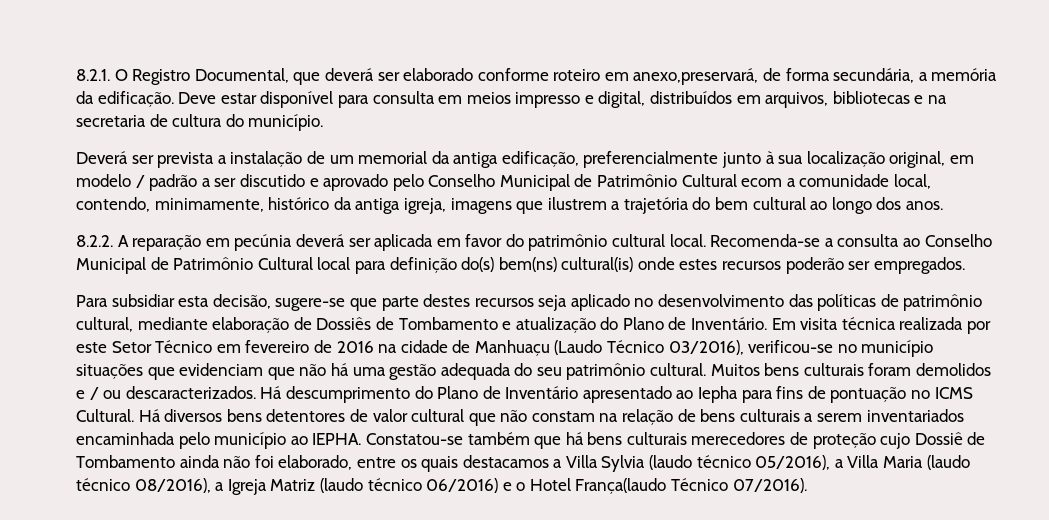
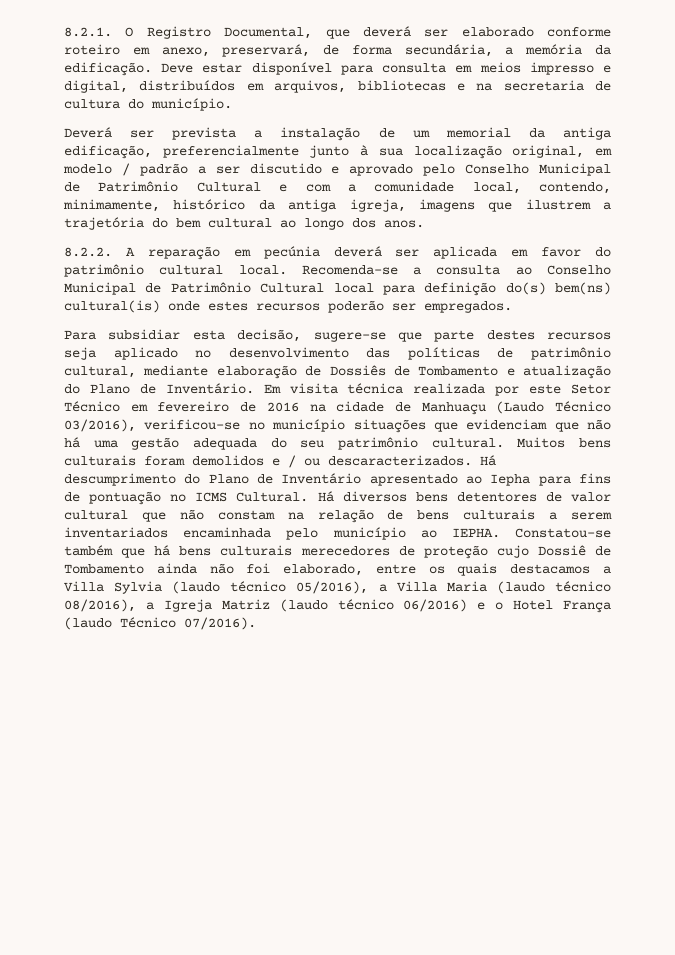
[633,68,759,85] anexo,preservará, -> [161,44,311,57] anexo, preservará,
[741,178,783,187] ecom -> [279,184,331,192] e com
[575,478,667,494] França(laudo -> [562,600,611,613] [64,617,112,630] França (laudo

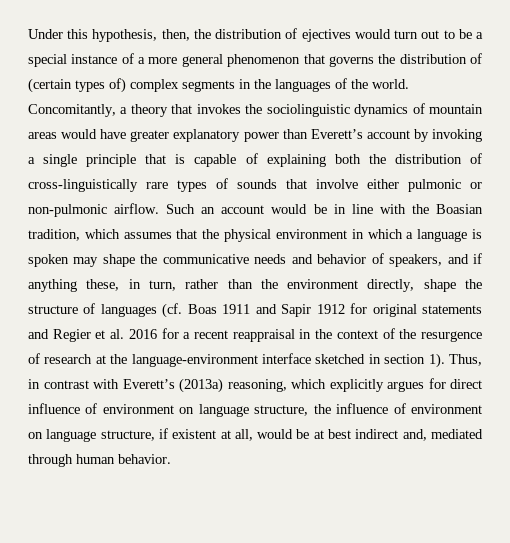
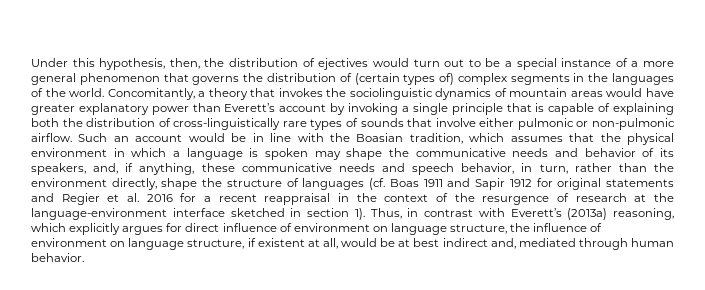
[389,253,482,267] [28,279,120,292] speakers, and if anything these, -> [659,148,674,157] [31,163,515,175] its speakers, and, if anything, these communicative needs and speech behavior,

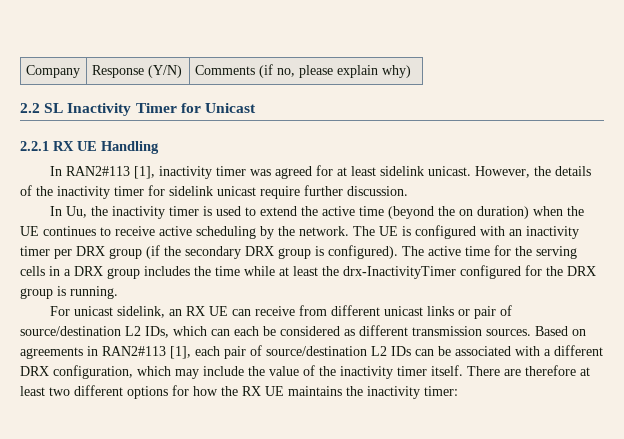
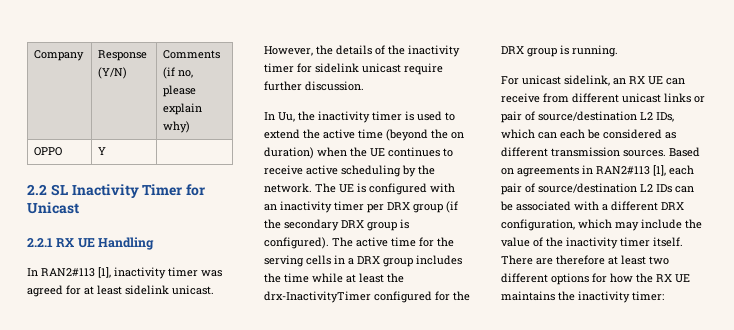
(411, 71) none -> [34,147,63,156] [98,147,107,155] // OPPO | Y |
::::::::
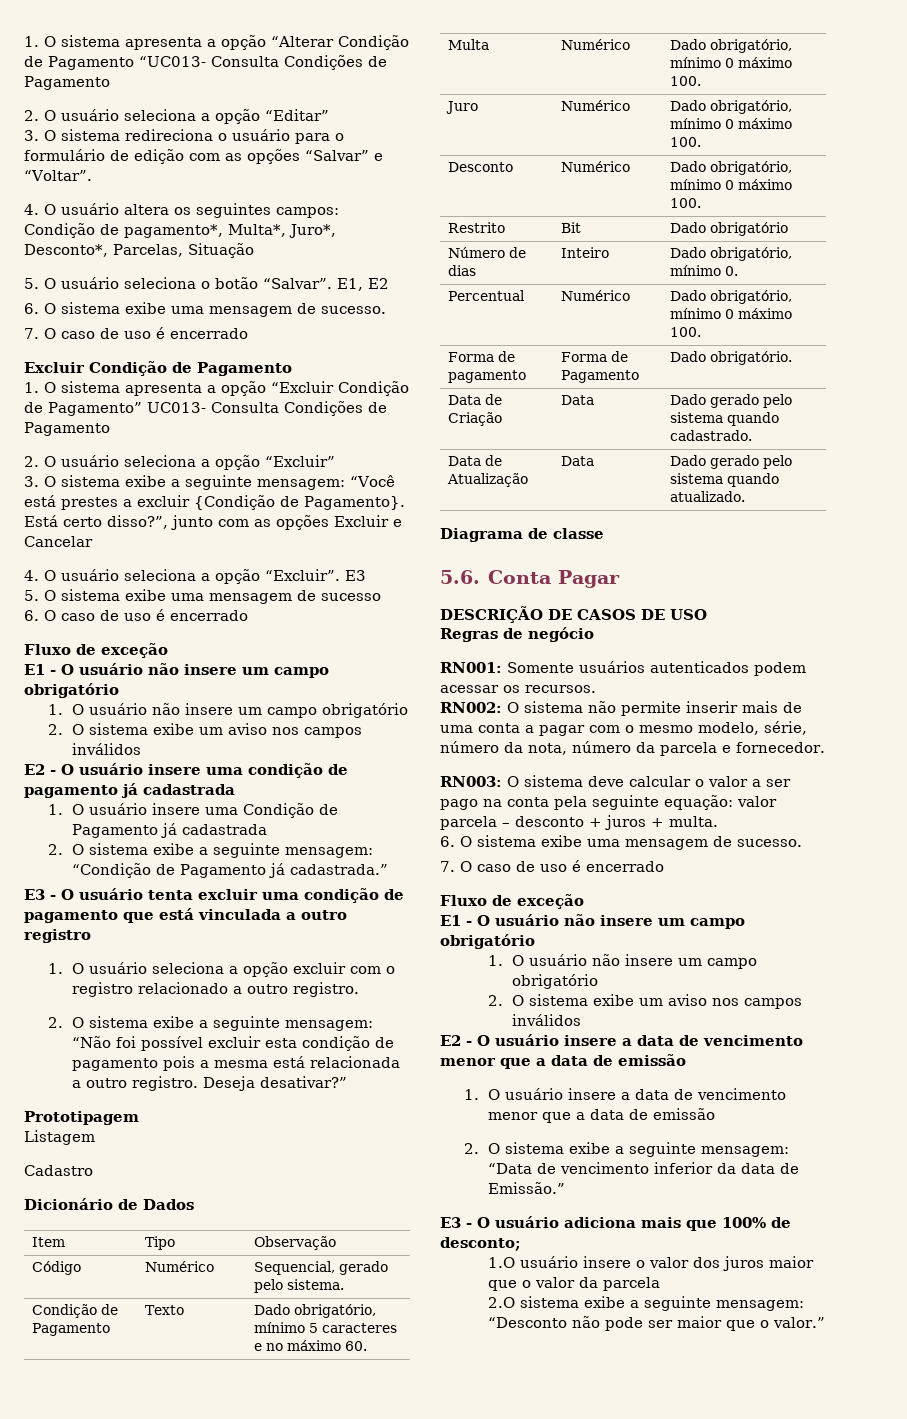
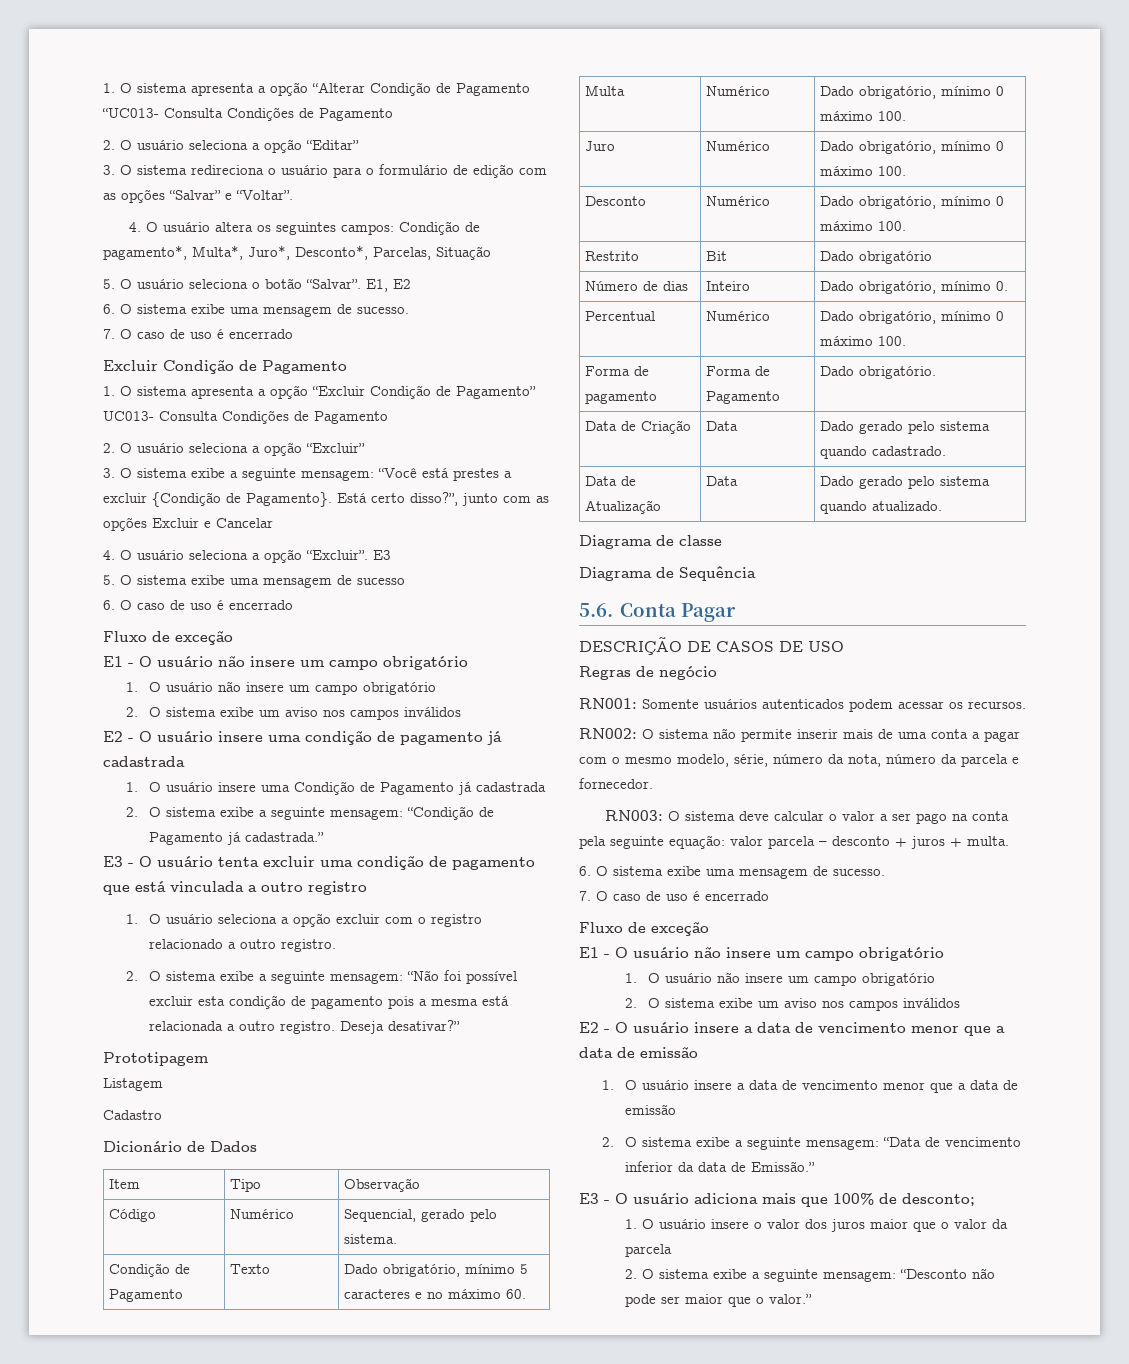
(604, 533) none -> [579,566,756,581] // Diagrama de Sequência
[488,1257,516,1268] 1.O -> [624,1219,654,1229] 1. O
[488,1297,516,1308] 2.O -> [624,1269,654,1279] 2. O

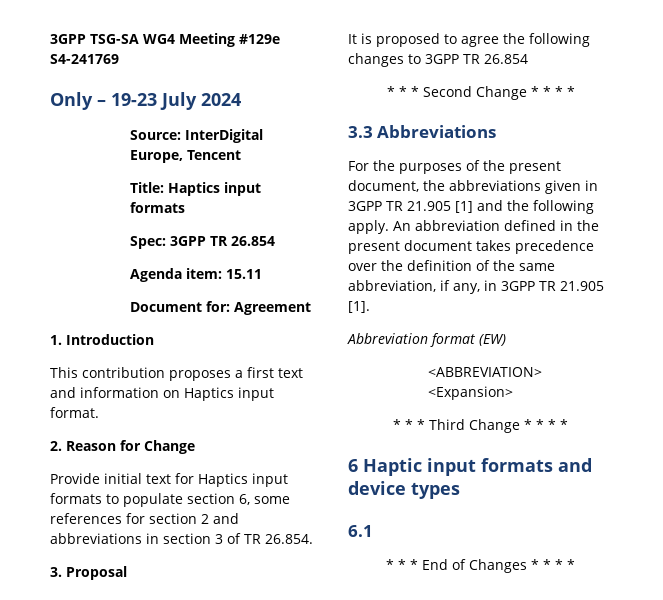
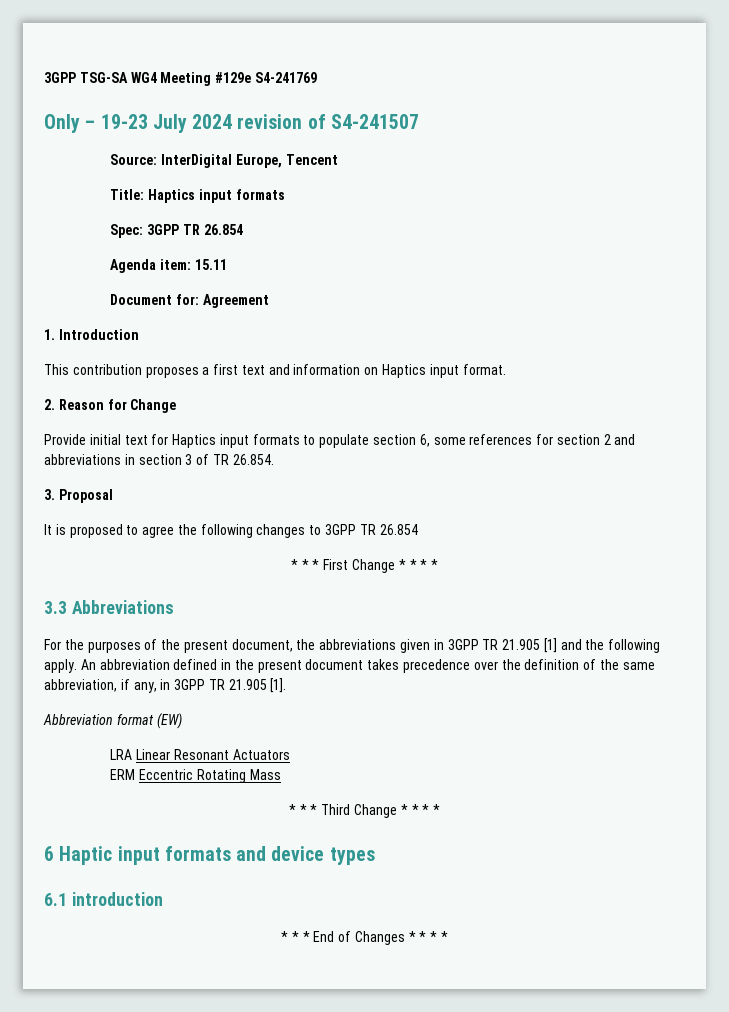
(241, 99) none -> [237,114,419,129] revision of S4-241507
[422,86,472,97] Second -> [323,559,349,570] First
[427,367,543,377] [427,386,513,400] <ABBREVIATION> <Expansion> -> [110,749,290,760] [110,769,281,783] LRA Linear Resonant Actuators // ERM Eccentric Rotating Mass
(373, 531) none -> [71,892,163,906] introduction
::::::::
## Assignment
Above are some records; extract exactly the lines from the one containing "[633,68,759,85] anexo,preservará, ->" through the one containing "(411, 71) none" and drop the pictures.

## Expected output
[633,68,759,85] anexo,preservará, -> [161,44,311,57] anexo, preservará,
[741,178,783,187] ecom -> [279,184,331,192] e com
[575,478,667,494] França(laudo -> [562,600,611,613] [64,617,112,630] França (laudo

[389,253,482,267] [28,279,120,292] speakers, and if anything these, -> [659,148,674,157] [31,163,515,175] its speakers, and, if anything, these communicative needs and speech behavior,

(411, 71) none -> [34,147,63,156] [98,147,107,155] // OPPO | Y |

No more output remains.